Resenhas Literárias
A resenha literária é um texto crítico e analítico que tem como objetivo apresentar, descrever e avaliar uma obra literária — como um romance, conto, crônica ou poesia. Ela combina elementos informativos e opinativos, permitindo ao leitor conhecer o conteúdo e as principais características da obra, ao mesmo tempo em que oferece uma interpretação ou julgamento sobre sua qualidade e relevância.

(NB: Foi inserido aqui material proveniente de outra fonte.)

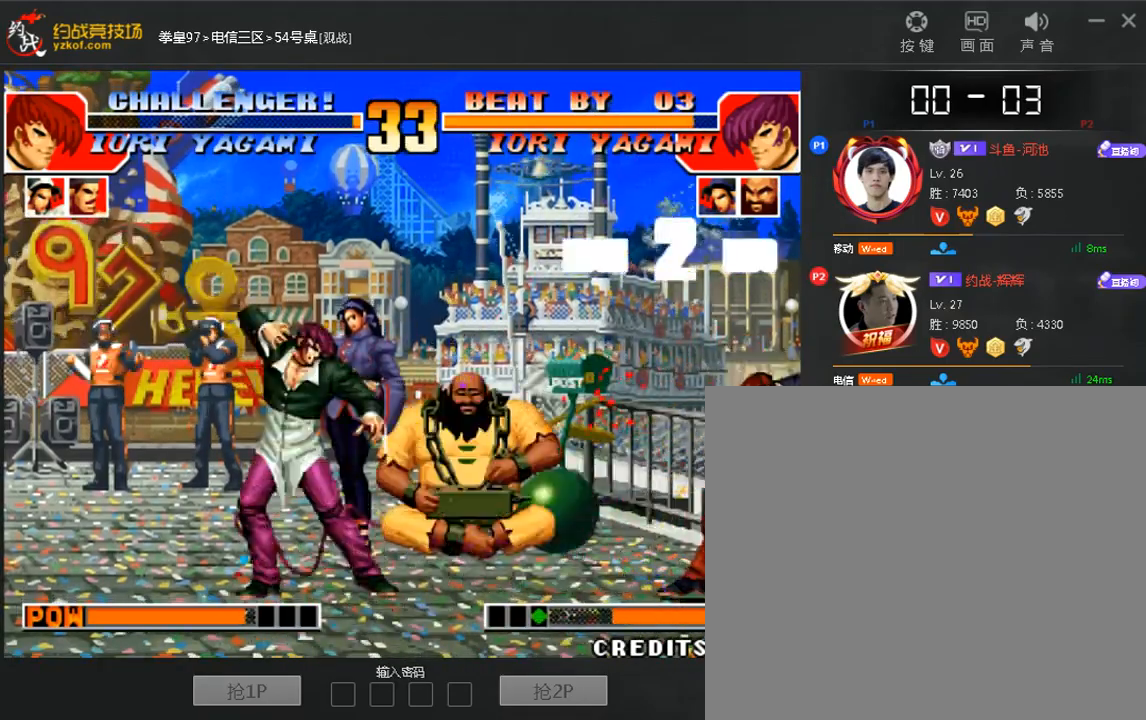
{"dt_ms": 480, "buttons": [], "left_stick": "center", "events": [[80, "left_stick", "left"], [320, "left_stick", "center"]]}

O Amor nos Tempos do Cólera - Gabriel García Márquez
Falar sobre a grandeza da obra de Gabriel Garcia Marques é discorrer sobre o que já foi dito pelos melhores críticos literários do mundo. O Nobel de Literatura por Cem Anos de Solidão mereceu, e muito, todo o reconhecimento que recebeu em vida e que continua angariando, tendo sua obra recriada em filmes de cinema e séries televisivas. Do mais simples trabalho jornalístico aos grandes romances, Gabo sempre deixou sua marca inconfundível de criatividade e conhecimento das situações expostas e da alma humana, da mais simples à mais complexa. Seu realismo mágico coloca o leitor diante do que há de oculto na criatura humana, expondo com riqueza de detalhes o que o olhar comum não é capaz de ver.

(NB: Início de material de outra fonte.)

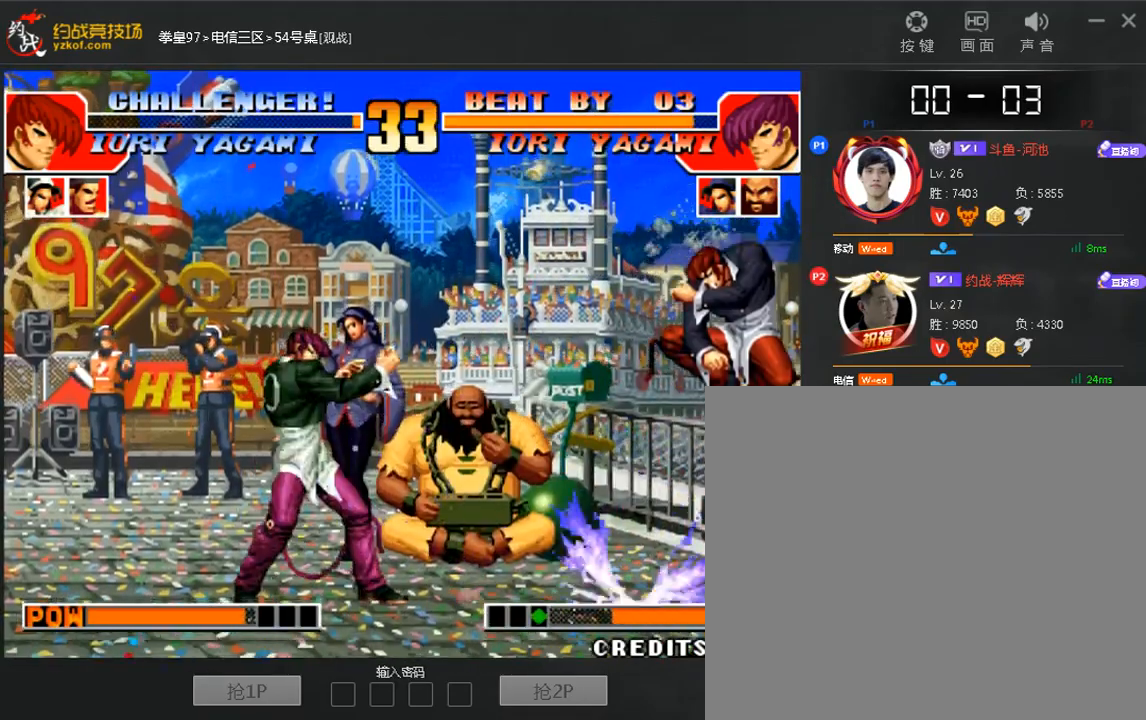
{"dt_ms": 1000, "buttons": [], "left_stick": "center"}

Nesta resenha, quero destacar o seu livro mais tocante a meu ver. Segundo o autor, embora Cem Anos de Solidão tenha ganhado maior destaque, o seu favorito é O Amor nos tempos do Cólera, com o que eu concordo inteiramente. Em uma entrevista, Gabriel revelou que o romance tem como inspiração a história de seus pais, embora recheada de ficção. As personagens são de tal forma bem construídas que não há como não se comover com a tragédia que cada uma carrega por toda a narrativa, tanto no quesito da bondade quanto da maldade. O contexto de época, em que o Cólera determinou a vida ou a morte das criaturas, tem papel determinante, do princípio ao fim. Os protagonistas, Florentino Ariza e Fermina Daza, encarnam a essência do amor em todos a sua profundeza, ambos passam pelas reviravoltas que tal sentimento pode atingir, por todas as forças contrárias à sua realização, pelos inimagináveis rumos que a vida pode tomar, até que a perpetuação do anseio original se faça valer. É impossível não se comover com a persistência de Florentino e com o final que a vida reserva para ele e Fermina, resumido neste trecho:
"Florentino Ariza, por outro lado, não deixara de pensar nela um único instante desde que Fermina Daza o rechaçou sem apelação depois de uns amores longos e contrariados, e haviam transcorrido a partir de então cinquenta e um anos, nove meses e quatro dias."
Recomendo a leitura desse fabuloso romance e de sua versão para as telas, protagonizada por Javier Barden e Giovanna Mezzogiorno, com participação especial de Fernanda Montenegro.
Nadja Abdo - escritora, critica literária, presidente da Academia Mineira de Escritores/ maio 2025
A Vida é Cruel, Ana Maria - Escritor Fabio de Melo
Em diálogos imaginários com sua mãe, Fábio de Melo revela-se capaz de criar um ato literário incomum, dado que conversa com uma personagem ausente, em clima de intimidade simultaneamente amorosa e reveladora. O que seria um monólogo ganha dinâmica de interlocução, na medida em que se denotam sentimentos ora compartilhados, ora percebidos. O nível discursivo em "A vida é cruel, Ana Maria" é de alto calibre literário, entremeado por construções poéticas tocantes. A leitura encantou-me e fez crescer a minha admiração pelo autor.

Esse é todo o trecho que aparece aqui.